APERTURE was made by hand using dry-transfer lettering, without the use of computers, and subsequently digitally recoloured. Once ubiquitous in graphic design and advertising from the early 1960s to early 1990s, dry-transfer lettering been relegated to use by artists and hobbyists. At one point a specialized tool with an expensive price tag, dry-transfer lettering was used in graphic design and technical drafting, in order to standardize graphic elements, eliminate the individuality of the artist’s hand, and speed up the creative process. As dry-transfer lettering ages, it cracks and ripples, becoming less pliable. Letters no longer adhere to surfaces faithfully; they flake and crumble, crack and crumble. These poems reflect that lack of cohesion; the letters crumble away from meaning, leaving rough traces of what could have been meant.

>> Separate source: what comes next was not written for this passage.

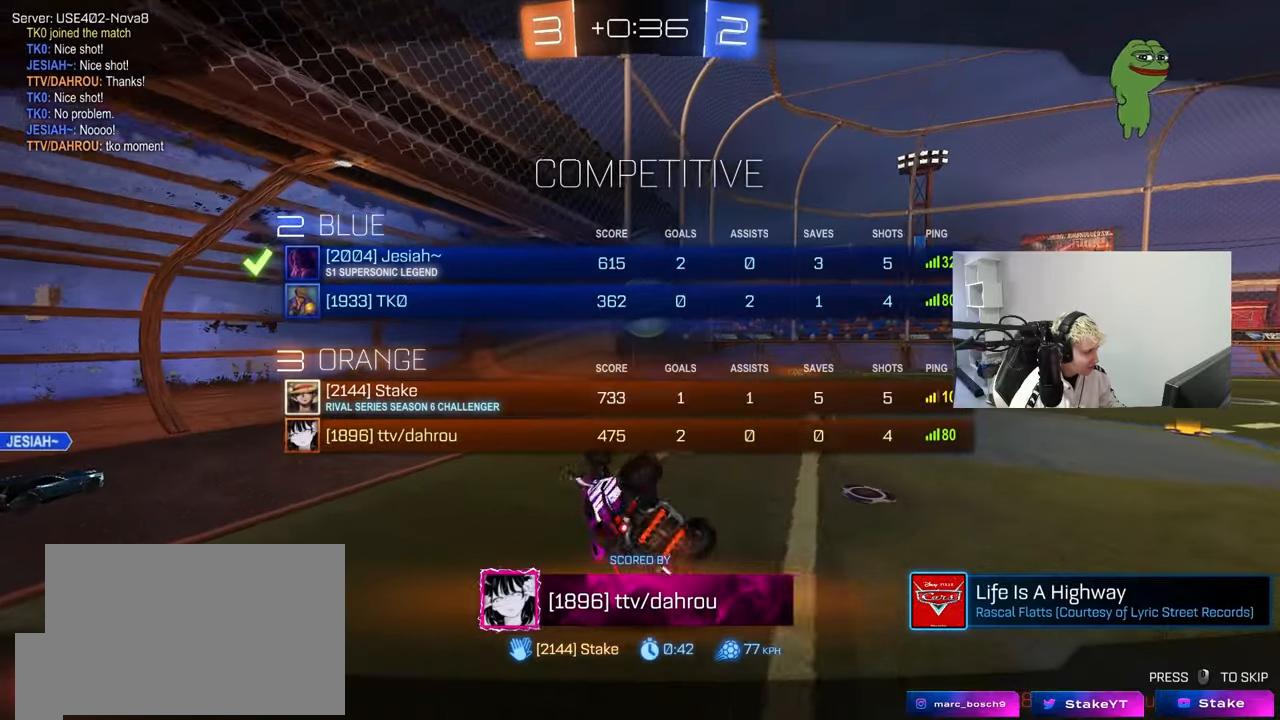
{"keys": [], "mouse": [], "events": [[367, "tab", "up"]]}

“Imagine Rothko with Letraset, Rorschach as a synesthesiac suprematist, or the aurora borealis viewed from Willie Wonka’s great glass elevator, and you’re some way towards the beautifully delirious polychromatic drench that is derek beaulieu’s Aperture. Operating at the ragged perimeter of language, beaulieu sends back glyphs, graphemes and glitches, strange news from other stars. Aperture is apt: each page is an opening into a dimension at once contingent and perfectly ordered, fragmented yet geometric, abstract yet coherent. Aperture is not so much a book as an experience, an irresistible technicolour tide.” — Tom Jenks
Derek Alexander Beaulieu (born 1973) is a Canadian poet, publisher and anthologist. Beaulieu studied contemporary Canadian poetics at the University of Calgary. His work has appeared internationally in small press publications, magazines, and in visual art galleries. He has lectured on small press politics, arts funding and literary community in Canada, the United States, the United Kingdom and Iceland. He works extensively around issues of community and poetics, and along those lines has edited (or co-edited) the magazines filling Station (1998–2001, 2004–present), dANDelion (2001–2004), and endNote (2000–2001). He founded housepress in 1997 from which he published small editions of poetry, prose and critical work until 2004. The housepress fonds are now located at Simon Fraser University. In 2005 he founded the small press no press. In 2005 he co-edited Shift & Switch: new Canadian poetry with Angela Rawlings and Jason Christie, a controversial anthology of radical new poetry which has been reviewed internationally. Beaulieu has shifted his focus in recent years to conceptual fiction, specifically visual translations/rewritings. His book Flatland consists of visual patterns based on the typography of Edwin Abbott Abbott's classic novel Flatland and his book Local Colour is a series of colour blocks based on the original text of Paul Auster's novella Ghosts. How to Write, a collection of conceptual prose, was published by Talonbooks in 2010. Beaulieu lives in Calgary, Alberta.